Gaming

Nintendo reports massive annual loss on the back of anemic Wii U

Nintendo, with lower-than-expected sales of both the Wii U and 3DS, has reported an annual loss of $229 million (23.2 billion yen). This is down from last year’s wea profits of around $69 million (7.1 billion yen). The company says it is establishing a new “health” division in an attempt to bolster its customer numbers and revenues. Meanwhile, analysts and pundits are vehement that Nintendo needs to fully embrace mobile gaming — as in, Mario games for smartphones — if it wants to remain relevant. In any case, Nintendo isn’t likely to right the ship any time soon: Any new health or mobile efforts will take at least a year to realize properly, and with the company yet again foregoing its E3 keynote this year, Nintendo’s agenda for 2014 probably just consists of Wii U and 3DS games.

The big picture is pretty darn bleak for Nintendo. While the company forecast sales of nine million Wii Us between March 2013 and 2014, it sold just 2.72 million units. That brings the total to just 6.17 million Wii Us sold since its release in November 2012. Compare that to the PS4, which sold 7 million units in the first five months of availability. The 3DS, after a very strong 2013 holiday season (lucky kiddies), had its weakest quarter ever at the start of 2014, selling just 590,000 units worldwide.


For pundits, analysts, and gaming enthusiasts watching on, Nintendo’s lack of a coherent plan back to gaming supremacy is a little bit unnerving.
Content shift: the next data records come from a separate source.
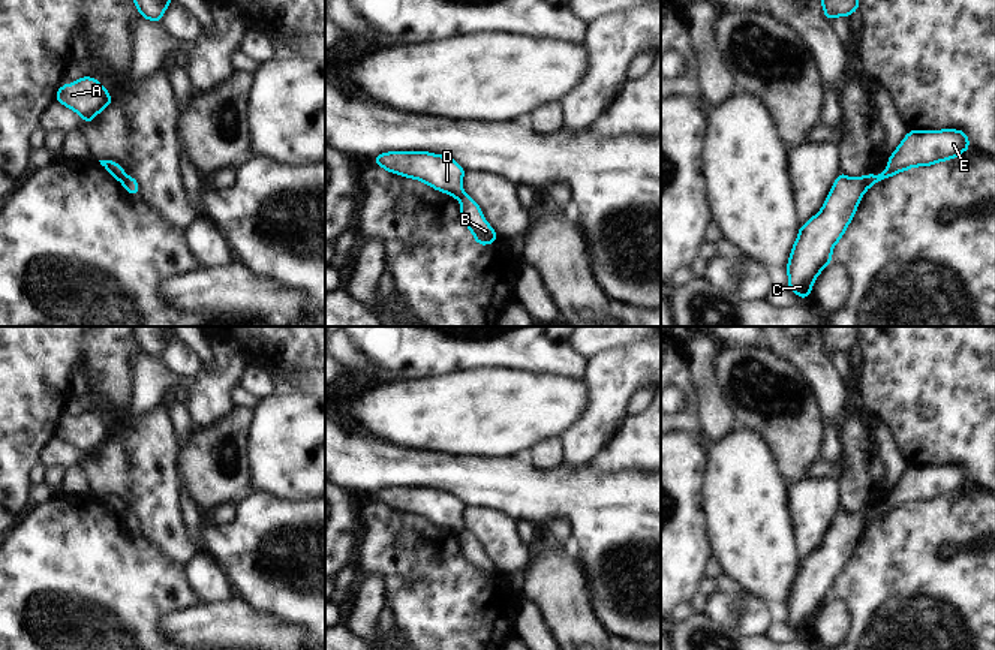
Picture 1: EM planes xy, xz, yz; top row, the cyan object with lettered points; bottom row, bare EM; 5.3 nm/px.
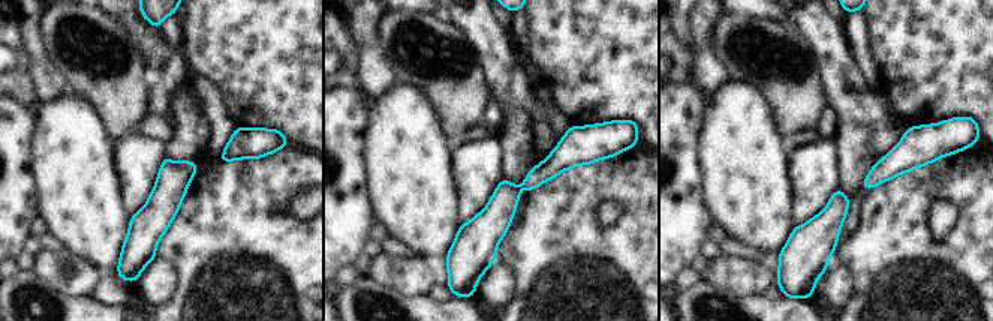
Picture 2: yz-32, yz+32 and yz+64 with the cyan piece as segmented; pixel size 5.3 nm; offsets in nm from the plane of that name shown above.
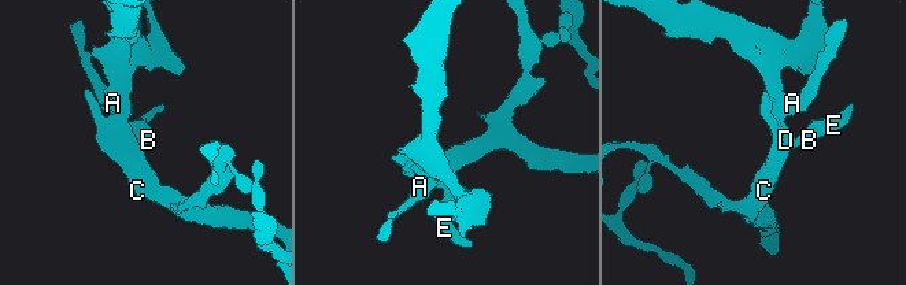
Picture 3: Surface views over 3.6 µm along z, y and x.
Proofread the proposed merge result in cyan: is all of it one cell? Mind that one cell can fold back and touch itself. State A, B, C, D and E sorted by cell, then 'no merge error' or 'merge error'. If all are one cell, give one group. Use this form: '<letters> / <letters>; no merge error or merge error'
A C D / B E; merge error

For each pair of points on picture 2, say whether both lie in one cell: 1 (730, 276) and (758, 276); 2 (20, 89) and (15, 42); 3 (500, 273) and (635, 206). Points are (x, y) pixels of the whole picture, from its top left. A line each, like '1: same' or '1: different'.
1: same
2: same
3: different

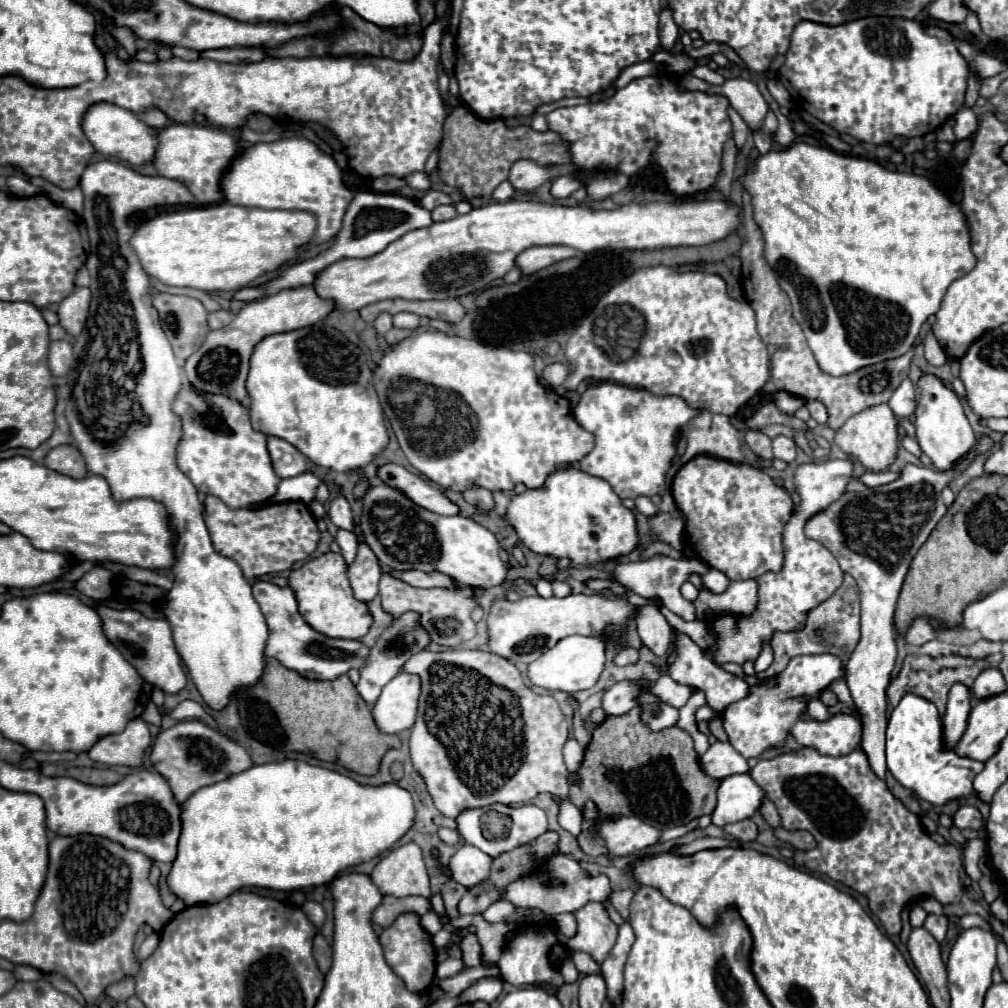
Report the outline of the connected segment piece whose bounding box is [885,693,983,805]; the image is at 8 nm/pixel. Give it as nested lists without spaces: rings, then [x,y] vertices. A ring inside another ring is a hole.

For years, ever since the original Wii peaked, the prevailing belief has been that Nintendo needs to get into the mobile gaming market — as in smartphones and tablets — rather than sticking to its own dedicated portables. If Nintendo released a cross-platform Pokemon MMO for 3DS, iOS, and Android, or even simple Mario puzzle games for iOS/Android, there company would suddenly find it had millions of new and returning customers, and probably billions more dollars in revenue.